La protagonista, Monika, es una artista visual con una vida aparentemente estable pero marcada por un vacío existencial y una herida abierta: la desaparición de su hermana, Erika, ocurrida años atrás en circunstancias nunca esclarecidas. Esta ausencia no es solo un motor narrativo, sino el eje sobre el cual pivota la psique de la protagonista. Monika no busca solo a una persona; busca una parte de sí misma que parece haberse desvanecido con su hermana. Esta premisa lanza a la protagonista a una espiral de transformación constante, donde el disfraz y la interpretación se convierten en sus herramientas principales para infiltrarse en los estratos más herméticos de la sociedad.
La trama se complica cuando Monika decide utilizar su talento para el camuflaje y la seducción con el fin de acercarse a figuras de poder que podrían tener información sobre el paradero de Erika. En este camino, se cruza con Theo, un brillante hacker con sus propios secretos, y se ve atraída hacia un mundo de fiestas exclusivas y sociedades secretas donde las "Vanilla Dolls" —un concepto que mezcla la estética de las muñecas con el voyerismo de alta alcurnia— juegan un papel fundamental. La narrativa de Barboni destaca por no ser lineal en sus intenciones emocionales; el lector acompaña a Monika en un viaje donde la línea entre la investigadora y la mujer que se pierde en sus propios juegos de rol se vuelve peligrosamente delgada.
Desde el punto de vista visual, el trabajo de Guillem March es, sencillamente, el alma de la obra. Conocido por su paso por las grandes editoriales estadounidenses, March despliega en *Monika* una libertad creativa que le permite explorar la anatomía humana con una sensualidad elegante y una expresividad psicológica abrumadora. No se trata de un dibujo meramente estético; cada gesto, cada mirada y cada cambio de vestuario de la protagonista comunica su estado mental.

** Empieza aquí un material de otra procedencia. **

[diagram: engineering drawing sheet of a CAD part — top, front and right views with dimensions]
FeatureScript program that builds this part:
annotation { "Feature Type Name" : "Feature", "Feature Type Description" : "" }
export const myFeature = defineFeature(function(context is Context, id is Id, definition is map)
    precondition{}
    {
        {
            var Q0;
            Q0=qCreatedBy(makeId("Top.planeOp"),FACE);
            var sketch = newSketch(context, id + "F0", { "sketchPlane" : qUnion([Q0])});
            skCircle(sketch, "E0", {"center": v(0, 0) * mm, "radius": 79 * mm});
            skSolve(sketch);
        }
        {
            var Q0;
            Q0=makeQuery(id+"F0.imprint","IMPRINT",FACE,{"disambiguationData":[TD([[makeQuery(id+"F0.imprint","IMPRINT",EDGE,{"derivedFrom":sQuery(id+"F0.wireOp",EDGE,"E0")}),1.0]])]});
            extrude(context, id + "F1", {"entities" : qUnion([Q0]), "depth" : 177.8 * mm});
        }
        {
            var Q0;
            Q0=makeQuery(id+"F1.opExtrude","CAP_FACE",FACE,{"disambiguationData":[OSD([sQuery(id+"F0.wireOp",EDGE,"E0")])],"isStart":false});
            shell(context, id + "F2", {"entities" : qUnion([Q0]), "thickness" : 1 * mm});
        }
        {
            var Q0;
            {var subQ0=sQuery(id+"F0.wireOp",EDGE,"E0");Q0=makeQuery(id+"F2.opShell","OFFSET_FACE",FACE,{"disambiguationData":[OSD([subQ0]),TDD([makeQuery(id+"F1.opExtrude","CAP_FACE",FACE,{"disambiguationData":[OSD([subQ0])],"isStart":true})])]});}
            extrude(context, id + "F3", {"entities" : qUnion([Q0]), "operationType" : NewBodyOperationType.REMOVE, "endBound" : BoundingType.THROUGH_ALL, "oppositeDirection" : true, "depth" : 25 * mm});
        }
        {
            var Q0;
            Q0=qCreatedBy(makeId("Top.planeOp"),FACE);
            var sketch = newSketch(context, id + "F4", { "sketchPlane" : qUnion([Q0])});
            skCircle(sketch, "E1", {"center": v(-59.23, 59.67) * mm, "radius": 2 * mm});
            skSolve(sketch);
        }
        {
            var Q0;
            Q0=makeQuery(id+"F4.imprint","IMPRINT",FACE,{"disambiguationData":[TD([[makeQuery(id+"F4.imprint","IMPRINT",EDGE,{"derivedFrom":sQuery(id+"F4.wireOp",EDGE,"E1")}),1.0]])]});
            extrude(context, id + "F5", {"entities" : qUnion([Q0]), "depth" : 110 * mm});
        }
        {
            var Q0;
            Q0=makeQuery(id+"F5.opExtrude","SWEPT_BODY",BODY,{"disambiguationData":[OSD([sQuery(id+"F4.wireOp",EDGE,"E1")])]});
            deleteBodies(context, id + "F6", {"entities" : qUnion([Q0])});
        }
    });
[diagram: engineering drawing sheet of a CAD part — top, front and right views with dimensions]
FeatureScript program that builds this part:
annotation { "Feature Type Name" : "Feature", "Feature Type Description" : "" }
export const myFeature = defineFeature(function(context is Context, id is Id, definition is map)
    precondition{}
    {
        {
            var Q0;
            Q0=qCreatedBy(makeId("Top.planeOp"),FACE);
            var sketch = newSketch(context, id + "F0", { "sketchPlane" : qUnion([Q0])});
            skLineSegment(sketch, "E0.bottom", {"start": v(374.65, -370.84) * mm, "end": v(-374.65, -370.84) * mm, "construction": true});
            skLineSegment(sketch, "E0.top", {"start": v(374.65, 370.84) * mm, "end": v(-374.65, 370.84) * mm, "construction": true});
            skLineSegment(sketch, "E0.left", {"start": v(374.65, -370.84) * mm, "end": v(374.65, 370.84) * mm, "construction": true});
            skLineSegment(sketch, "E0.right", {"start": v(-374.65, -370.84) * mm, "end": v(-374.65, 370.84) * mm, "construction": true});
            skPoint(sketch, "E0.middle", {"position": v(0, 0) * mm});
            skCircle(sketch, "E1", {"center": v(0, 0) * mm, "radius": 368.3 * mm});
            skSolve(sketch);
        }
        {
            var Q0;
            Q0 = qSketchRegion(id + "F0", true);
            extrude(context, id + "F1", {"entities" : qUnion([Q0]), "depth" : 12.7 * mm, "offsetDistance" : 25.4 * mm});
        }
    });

El artista logra capturar la dualidad de Monika: su vulnerabilidad interna frente a la máscara de confianza que proyecta en sus incursiones nocturnas. El uso del color y la iluminación refuerza la atmósfera de "noir moderno", alternando entre la frialdad de la tecnología y la calidez turbia de los clubes privados.
El cómic también aborda temas contemporáneos como la vigilancia masiva, la manipulación de la imagen pública y la ética en la era digital, pero siempre bajo el prisma de la experiencia individual de Monika. La búsqueda de Erika se convierte en un pretexto para explorar la naturaleza del deseo y cómo este puede ser utilizado como arma o como refugio. La obra evita los tropos fáciles del thriller de acción para centrarse en la tensión atmosférica y en el desarrollo de personajes que se sienten tridimensionales, falibles y, a menudo, moralmente ambiguos.
En conclusión, *Monika* es una pieza clave del cómic europeo contemporáneo que combina la intriga política con un drama íntimo de gran calado. Es una historia sobre máscaras, tanto literales como metafóricas, y sobre el precio que una persona está dispuesta a pagar por descubrir una verdad que podría terminar por destruirla. La colaboración entre Barboni y March resulta en una obra visualmente hipnótica y narrativamente densa, que invita al lector a cuestionar qué hay realmente detrás de la fachada que presentamos al mundo y hasta dónde llega nuestra propia identidad cuando decidimos convertirnos en otra persona.